Vulnerability Disclosure Policy

Summary

This document outlines how DeepSurface engages with vendors to responsibly resolve and disclose security vulnerabilities. We’re here to help vendors and their customers stay safe, and we hope this document will provide transparency into our disclosure process. We encourage communication and will review each vulnerability on a case by case basis to minimize the impact to the general public.

Note that this document is merely meant to serve as a general guideline, and the actual procedure can vary from situation to situation. We reserve the right to modify this document or the procedure below to take into account any extenuating circumstances.

Rationale

We understand the importance of providing a clear and transparent policy for vendors. Disclosure is a two-way street, and we want to provide clear and transparent steps for our policy. As always, our goal is to minimize the impact of vulnerabilities on the general public, which is most effectively achieved through a cooperative approach.

Drawing inspiration from the security policies of Google and Microsoft, we adhere to a 90-day disclosure policy. While it may seem harsh to set deadlines on security fixes, the vulnerability research community has found that some sort of deadline is necessary.

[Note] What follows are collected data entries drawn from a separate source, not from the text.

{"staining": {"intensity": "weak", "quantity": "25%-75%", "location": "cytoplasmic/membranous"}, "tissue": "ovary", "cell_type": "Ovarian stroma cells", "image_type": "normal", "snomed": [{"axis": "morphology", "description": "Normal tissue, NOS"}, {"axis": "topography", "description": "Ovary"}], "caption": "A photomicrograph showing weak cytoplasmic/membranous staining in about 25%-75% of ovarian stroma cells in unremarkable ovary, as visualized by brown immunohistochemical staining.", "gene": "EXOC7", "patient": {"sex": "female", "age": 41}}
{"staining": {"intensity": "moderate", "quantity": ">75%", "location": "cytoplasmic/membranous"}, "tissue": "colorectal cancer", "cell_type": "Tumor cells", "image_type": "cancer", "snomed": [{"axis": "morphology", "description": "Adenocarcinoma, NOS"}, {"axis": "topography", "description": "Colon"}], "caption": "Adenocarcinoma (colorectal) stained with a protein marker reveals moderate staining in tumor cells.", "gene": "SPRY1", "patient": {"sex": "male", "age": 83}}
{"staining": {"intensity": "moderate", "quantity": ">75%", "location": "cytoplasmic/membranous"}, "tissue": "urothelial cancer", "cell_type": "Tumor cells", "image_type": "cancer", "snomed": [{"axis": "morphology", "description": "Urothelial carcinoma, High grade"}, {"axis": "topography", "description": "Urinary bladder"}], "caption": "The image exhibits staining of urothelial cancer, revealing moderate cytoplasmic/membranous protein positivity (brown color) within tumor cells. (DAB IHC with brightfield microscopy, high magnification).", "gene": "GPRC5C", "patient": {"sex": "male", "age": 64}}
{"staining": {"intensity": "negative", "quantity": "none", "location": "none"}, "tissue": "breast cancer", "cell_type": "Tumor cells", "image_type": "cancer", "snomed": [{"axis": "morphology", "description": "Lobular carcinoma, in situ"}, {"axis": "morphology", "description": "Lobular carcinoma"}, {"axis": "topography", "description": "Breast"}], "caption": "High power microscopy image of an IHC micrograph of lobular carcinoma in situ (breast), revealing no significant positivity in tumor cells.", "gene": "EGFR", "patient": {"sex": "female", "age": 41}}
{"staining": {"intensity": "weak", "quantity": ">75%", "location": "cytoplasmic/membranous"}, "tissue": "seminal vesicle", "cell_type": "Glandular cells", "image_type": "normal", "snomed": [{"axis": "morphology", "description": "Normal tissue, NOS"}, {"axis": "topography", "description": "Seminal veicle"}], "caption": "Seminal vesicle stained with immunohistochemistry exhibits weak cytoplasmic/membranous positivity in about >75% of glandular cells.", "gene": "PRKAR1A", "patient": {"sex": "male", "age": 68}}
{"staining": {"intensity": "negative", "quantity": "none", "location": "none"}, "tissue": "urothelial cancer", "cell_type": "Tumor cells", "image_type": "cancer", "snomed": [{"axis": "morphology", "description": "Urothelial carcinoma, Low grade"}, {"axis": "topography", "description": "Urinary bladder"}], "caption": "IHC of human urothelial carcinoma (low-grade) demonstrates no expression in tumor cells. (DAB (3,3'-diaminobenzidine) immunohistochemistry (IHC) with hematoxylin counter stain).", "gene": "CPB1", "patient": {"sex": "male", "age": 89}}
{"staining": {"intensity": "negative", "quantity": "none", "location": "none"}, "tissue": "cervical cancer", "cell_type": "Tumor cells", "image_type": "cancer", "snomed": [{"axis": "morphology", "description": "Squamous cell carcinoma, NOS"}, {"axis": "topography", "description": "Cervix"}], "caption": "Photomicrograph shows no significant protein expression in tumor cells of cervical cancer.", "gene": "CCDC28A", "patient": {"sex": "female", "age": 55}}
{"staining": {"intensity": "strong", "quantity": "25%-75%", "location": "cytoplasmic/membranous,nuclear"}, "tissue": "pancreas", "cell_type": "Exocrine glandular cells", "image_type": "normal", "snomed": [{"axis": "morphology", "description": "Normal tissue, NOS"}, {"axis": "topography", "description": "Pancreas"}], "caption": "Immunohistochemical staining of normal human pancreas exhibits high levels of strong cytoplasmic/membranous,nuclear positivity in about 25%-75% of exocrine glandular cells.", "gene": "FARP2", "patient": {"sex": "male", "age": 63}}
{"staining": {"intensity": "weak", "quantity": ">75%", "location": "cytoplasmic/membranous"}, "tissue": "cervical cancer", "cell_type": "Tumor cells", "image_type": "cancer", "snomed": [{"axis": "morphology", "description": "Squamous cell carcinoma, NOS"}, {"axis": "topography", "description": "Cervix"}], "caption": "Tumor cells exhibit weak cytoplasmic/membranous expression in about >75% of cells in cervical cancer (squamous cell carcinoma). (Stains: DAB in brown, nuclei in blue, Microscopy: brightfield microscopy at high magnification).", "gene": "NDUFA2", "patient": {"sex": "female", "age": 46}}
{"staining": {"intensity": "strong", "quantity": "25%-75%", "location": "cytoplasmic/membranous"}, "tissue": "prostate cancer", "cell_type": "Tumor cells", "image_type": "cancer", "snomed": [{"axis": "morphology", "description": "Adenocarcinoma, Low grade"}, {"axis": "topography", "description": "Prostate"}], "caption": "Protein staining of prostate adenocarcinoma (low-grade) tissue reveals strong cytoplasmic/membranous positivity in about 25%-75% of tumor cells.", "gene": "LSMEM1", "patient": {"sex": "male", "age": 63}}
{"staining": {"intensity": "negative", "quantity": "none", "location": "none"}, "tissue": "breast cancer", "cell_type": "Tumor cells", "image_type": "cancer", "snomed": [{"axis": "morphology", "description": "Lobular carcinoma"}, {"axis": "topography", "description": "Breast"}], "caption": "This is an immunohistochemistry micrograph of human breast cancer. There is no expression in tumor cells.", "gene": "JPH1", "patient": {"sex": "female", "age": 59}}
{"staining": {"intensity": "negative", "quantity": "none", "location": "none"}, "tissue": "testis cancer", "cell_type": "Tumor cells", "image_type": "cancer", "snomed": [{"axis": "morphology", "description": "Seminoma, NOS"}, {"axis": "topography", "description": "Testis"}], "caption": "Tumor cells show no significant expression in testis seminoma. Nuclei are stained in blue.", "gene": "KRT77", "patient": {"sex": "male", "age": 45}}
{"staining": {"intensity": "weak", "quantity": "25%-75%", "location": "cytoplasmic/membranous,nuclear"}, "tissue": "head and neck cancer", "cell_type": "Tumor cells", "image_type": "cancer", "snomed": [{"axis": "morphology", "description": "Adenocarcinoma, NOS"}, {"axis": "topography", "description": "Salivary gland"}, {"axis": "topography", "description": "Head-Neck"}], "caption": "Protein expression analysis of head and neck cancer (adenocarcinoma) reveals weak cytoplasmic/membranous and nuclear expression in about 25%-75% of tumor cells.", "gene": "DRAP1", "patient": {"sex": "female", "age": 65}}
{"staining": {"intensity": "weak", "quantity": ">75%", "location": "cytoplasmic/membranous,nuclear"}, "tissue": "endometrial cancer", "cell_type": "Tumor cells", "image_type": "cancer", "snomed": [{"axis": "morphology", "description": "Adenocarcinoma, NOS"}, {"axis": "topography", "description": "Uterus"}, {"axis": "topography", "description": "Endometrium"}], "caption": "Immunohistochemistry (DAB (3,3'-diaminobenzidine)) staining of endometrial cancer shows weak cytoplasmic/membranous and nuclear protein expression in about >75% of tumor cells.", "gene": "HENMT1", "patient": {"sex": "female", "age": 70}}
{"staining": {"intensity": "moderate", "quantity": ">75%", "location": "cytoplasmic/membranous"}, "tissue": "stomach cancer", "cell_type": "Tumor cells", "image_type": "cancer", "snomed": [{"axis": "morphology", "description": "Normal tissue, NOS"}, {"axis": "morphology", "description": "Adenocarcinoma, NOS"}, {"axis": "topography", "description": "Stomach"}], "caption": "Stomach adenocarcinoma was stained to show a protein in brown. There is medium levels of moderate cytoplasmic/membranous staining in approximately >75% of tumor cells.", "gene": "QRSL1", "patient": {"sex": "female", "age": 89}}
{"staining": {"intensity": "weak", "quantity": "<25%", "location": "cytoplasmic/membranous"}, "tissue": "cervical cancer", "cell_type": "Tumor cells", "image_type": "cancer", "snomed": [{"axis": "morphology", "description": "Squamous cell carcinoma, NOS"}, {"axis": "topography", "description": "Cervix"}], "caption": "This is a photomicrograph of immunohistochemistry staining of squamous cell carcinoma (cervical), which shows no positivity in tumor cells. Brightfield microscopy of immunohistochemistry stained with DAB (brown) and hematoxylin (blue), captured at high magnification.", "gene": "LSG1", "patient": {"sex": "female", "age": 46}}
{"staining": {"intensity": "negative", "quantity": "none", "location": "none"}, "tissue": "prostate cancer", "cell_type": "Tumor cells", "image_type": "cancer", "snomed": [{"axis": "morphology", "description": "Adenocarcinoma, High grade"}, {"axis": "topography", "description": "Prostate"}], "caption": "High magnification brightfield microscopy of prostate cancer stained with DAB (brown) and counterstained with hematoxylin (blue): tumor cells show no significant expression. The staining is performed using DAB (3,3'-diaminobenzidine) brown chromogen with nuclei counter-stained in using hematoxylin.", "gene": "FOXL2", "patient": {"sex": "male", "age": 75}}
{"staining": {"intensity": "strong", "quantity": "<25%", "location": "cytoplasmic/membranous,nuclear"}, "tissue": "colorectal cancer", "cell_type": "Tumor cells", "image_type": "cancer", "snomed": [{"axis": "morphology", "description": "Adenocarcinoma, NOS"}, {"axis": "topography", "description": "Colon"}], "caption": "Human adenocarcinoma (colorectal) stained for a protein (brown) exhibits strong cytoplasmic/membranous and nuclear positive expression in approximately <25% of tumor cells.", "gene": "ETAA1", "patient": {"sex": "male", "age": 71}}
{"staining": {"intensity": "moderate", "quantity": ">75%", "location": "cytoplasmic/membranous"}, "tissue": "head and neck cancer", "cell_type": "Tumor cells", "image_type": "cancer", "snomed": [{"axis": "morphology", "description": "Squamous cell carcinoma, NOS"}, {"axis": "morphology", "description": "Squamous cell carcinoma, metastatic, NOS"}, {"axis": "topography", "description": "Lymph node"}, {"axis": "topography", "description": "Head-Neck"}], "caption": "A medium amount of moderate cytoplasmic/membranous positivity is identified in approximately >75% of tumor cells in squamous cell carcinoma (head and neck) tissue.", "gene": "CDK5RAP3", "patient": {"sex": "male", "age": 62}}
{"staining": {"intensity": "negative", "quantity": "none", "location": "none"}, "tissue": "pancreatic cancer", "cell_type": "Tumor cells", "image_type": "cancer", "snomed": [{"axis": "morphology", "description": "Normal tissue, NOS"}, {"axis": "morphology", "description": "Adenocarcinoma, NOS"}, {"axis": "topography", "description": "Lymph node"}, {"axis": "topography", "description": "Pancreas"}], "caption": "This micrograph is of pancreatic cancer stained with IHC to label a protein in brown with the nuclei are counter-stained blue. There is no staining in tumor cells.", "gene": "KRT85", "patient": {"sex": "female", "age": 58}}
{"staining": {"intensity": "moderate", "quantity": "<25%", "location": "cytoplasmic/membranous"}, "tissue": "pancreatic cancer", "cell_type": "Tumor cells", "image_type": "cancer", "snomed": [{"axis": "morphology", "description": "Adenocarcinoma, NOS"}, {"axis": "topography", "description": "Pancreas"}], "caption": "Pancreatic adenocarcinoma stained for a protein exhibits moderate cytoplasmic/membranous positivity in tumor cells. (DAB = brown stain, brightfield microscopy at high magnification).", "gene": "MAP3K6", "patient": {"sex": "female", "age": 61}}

Deadlines ensure security vulnerabilities will be addressed in a timely manner, adding an appropriate level of urgency to the remediation process.

Each day that passes without a published fix raises the chance that an unscrupulous entity will independently discover the vulnerability and abuse it. If a vendor delays the release of a security fix for long enough, their customers will ultimately be better off if they were aware of the problem even when a fix isn’t available.

After a vendor publishes a security fix, we will release full technical details about the vulnerability and exploit. This information is useful for raising awareness, helping customers assess the risk of the issue, and also educates developers on how to avoid similar problems in the future.

We recognize that full technical details can sometimes make it easier for adversaries to develop their own exploits. As a result, we typically delay the release of full technical details for a short period of time after a vendor publishes a patch or other fix. It’s common practice for adversaries to reverse engineer security fixes anyways, so only a short publication delay is useful.

Disclosure Process

Immediately after discovery of a vulnerability, we will prepare a report and notify the vendor. Initial attempts at contact will be made through contacts or channels detailed on the vendor website, or alternatively via email to commonly used notification aliases, such as “security@example.com”.
Vendors are expected to acknowledge receipt of the notification. Automated email responses are not considered a valid acknowledgement. Vendors are encouraged to provide an expected time frame for a fix after their initial technical assessment.
If the vendor fails to acknowledge the notification within 7 days, contact will be attempted through telephone. If all reasonable means to contact have been exhausted, we will disclose the vulnerabilities publicly 14 days after the initial contact.
After notification, vendors will have 90 days to prepare and publish a patch, fix, or other work around.
If no patch has been made available by the end of the 90 days, we will publicly disclose the vulnerability on our website so users can take steps to protect themselves.
Once a patch has been made available, we will typically wait 30 days before disclosing any vulnerability details to allow users to implement the security fixes. Circumstances may dictate a shorter delay or partial release of details on a differing schedule, however, if for instance another party has already released vulnerability details or if the vulnerability has already been exploited “in the wild”.